The deployment manifest can have one or more instance groups. Instance groups collectively provide the distributed system as a whole. An instance group is a logical unit containing the desired components (release jobs) from releases (such as a database service or a web UI app). Here are the aspects of an instance group:

  • They are defined in the deployment manifest by the Platform Operator.

  • Each is encapsulated on a separate VM.

  • They can have N number of instances.

  • They can be comprised of one or more release jobs from one or more releases.

  • Each represents a discrete functionality (such as that of the Cloud Controller or the GoRouter).

A deployed instance group exists on N number of machines. Therefore, an instance group can have multiple deployed instances. Instance groups are based on a defined stemcell, and they execute either a long-running service or a short-running BOSH task known as an errand.1 Errands are discussed further in “Errand”.

The operator who writes the deployment manifest decides which instance groups are required for a specific deployment. For example, by default a RabbitMQ deployment has an HAProxy instance group, broker instance group, and server instance group. For a Cloud Foundry deployment, there are numerous different instance groups.

• _Entries provided_
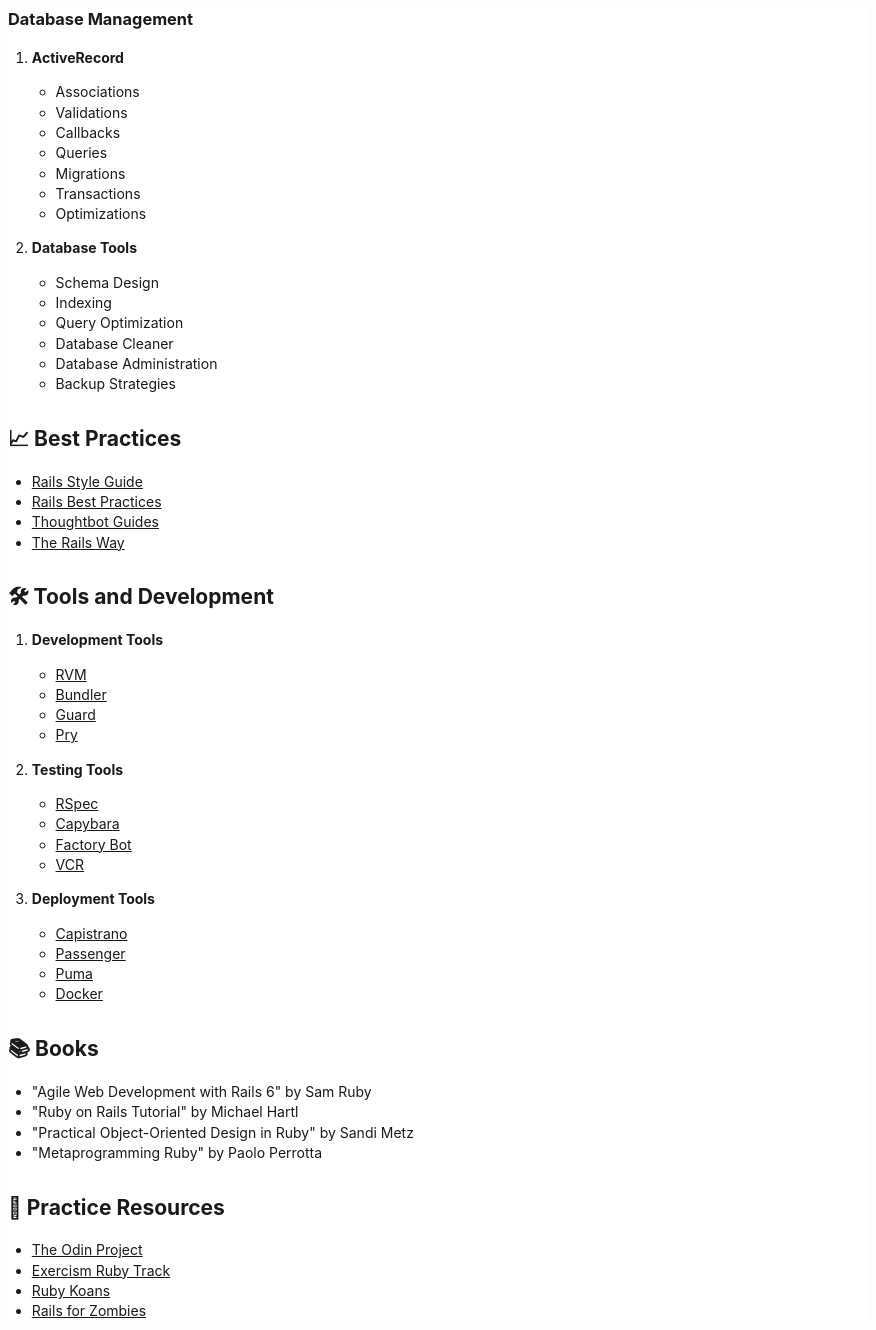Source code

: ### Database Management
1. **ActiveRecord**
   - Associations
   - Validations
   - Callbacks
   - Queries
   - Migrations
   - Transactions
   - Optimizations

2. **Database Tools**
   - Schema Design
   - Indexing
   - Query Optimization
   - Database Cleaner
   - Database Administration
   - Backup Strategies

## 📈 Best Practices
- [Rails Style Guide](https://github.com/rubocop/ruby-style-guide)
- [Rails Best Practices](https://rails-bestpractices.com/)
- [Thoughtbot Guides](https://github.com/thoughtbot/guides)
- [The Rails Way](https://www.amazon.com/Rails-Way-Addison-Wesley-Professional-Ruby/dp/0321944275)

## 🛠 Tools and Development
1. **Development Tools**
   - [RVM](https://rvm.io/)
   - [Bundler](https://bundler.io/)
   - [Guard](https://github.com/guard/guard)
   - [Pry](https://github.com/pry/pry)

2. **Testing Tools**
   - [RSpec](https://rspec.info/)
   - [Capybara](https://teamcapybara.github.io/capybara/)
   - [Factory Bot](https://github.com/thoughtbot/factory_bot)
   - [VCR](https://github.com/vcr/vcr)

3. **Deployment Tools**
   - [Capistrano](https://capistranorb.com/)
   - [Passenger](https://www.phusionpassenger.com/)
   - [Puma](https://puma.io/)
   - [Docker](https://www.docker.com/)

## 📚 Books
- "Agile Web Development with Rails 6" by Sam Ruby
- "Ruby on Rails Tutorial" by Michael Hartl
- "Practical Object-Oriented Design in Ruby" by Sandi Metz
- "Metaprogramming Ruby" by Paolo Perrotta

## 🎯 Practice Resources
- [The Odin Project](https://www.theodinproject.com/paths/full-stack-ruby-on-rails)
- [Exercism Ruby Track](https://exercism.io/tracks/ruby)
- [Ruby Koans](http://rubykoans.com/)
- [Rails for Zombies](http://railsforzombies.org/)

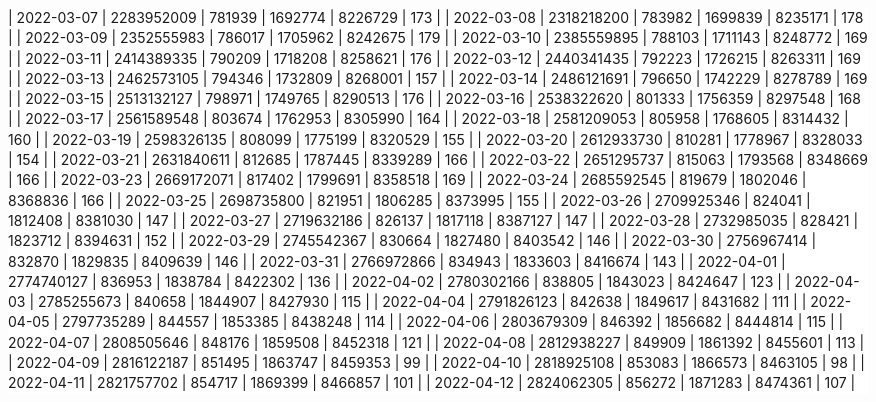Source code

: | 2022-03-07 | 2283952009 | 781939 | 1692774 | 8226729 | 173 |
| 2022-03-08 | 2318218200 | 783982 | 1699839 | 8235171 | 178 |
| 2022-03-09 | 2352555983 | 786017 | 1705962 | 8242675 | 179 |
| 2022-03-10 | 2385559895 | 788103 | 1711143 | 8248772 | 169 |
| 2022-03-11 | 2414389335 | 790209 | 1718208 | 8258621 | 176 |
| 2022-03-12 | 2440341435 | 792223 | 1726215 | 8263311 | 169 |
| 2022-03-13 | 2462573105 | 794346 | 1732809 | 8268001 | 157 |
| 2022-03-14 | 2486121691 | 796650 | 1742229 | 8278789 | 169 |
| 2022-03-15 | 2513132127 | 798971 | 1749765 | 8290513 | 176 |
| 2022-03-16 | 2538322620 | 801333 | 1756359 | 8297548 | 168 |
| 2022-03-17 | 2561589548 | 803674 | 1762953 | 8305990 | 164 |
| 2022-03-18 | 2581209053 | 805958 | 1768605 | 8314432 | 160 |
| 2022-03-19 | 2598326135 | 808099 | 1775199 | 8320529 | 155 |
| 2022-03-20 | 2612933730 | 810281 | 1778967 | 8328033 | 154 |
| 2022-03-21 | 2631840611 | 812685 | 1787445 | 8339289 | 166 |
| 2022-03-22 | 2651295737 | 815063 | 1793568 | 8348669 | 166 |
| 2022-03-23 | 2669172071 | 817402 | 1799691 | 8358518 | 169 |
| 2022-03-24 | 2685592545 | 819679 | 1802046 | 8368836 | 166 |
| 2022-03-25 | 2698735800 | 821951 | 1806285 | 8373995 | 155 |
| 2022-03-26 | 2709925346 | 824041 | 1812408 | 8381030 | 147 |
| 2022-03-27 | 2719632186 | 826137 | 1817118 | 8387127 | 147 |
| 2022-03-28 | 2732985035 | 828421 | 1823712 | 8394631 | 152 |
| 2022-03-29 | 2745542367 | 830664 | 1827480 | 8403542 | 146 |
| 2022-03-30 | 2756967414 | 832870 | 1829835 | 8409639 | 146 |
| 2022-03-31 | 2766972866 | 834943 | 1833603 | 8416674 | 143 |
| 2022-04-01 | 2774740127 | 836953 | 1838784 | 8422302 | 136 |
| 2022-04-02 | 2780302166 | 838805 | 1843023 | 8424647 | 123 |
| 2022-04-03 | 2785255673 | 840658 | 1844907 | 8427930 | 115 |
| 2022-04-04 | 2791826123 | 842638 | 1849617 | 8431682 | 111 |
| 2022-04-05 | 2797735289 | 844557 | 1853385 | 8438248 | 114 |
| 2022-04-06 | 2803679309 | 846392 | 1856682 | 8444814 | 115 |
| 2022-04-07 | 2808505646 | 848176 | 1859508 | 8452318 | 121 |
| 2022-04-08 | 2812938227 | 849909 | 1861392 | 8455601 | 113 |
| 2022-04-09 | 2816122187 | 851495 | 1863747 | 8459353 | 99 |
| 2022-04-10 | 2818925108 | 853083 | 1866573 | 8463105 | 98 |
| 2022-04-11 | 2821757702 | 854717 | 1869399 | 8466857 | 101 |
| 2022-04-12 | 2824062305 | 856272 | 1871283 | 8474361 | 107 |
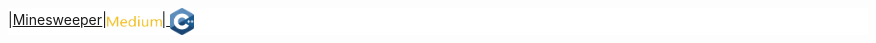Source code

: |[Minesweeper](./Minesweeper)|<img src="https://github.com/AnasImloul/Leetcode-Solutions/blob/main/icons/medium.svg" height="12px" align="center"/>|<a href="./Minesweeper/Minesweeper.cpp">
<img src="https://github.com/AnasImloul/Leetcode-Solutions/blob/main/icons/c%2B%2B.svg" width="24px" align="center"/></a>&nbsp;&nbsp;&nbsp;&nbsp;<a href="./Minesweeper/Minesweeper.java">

• _Written task A_
Answer these about the passage on instance groups, one answer per line, marked the same way:
(i) Who defines instance groups in the deployment manifest?
(ii) What is a short-running BOSH task called?
(iii) Which instance groups does a RabbitMQ deployment have by default?
• _Written task B_
Reproduce the passage on instance groups between "The deployment manifest can" and "a separate VM.", inclusive.
• _Written task C_
Please carry on the passage on instance groups from where it stops.

• _Response box A_
(i) The Platform Operator.
(ii) An errand.
(iii) An HAProxy instance group, a broker instance group, and a server instance group.

• _Response box B_
The deployment manifest can have one or more instance groups. Instance groups collectively provide the distributed system as a whole. An instance group is a logical unit containing the desired components (release jobs) from releases (such as a database service or a web UI app). Here are the aspects of an instance group:

  • They are defined in the deployment manifest by the Platform Operator.

  • Each is encapsulated on a separate VM.

• _Response box C_
By convention, the instance group name contains only a descriptive name. They can then be striped across different AZs through the AZ configuration described in “AZs”. The network, vm_type, and persistent_disk_type are defined in the cloud configuration manifest. You must also specify any additional instance group properties.

Jobs defines a list of release jobs required to be run on an instance group. Each instance group must be backed by the software from one or more BOSH releases. When defining an instance group, the deployment manifest author must specify which releases make up the component. For example, the cf-deployment manifest defines, among other things, a UAA instance group. The UAA instance group currently specifies five release jobs (consul_agent, uaa, route_registrar, metron_agent, and statsd-injector) obtained from four BOSH releases (consul, uaa, routing, and loggregator). Those four BOSH releases each contain packaged software relevant to the UAA:

- name: uaa
  ...
  jobs:
  - name: consul_agent
    release: consul
    properties:
    ...
  - name: uaa
    release: uaa
    properties:
    ...
  - name: route_registrar
    release: routing
    properties:
    ...
  - name: metron_agent
    release: loggregator
    properties:
    ...
  - name: statsd-injector
    release: loggregator
    properties:
    ...

When you BOSH deploy a release (or releases), BOSH creates one or more instance group machines. The BOSH Director communicates with the agent on the instance group machine to execute the commands defined in a control script. The agent currently executes these commands by using that control script. The control script for Linux is currently Monit, an open source process supervision tool (see “Control scripts”).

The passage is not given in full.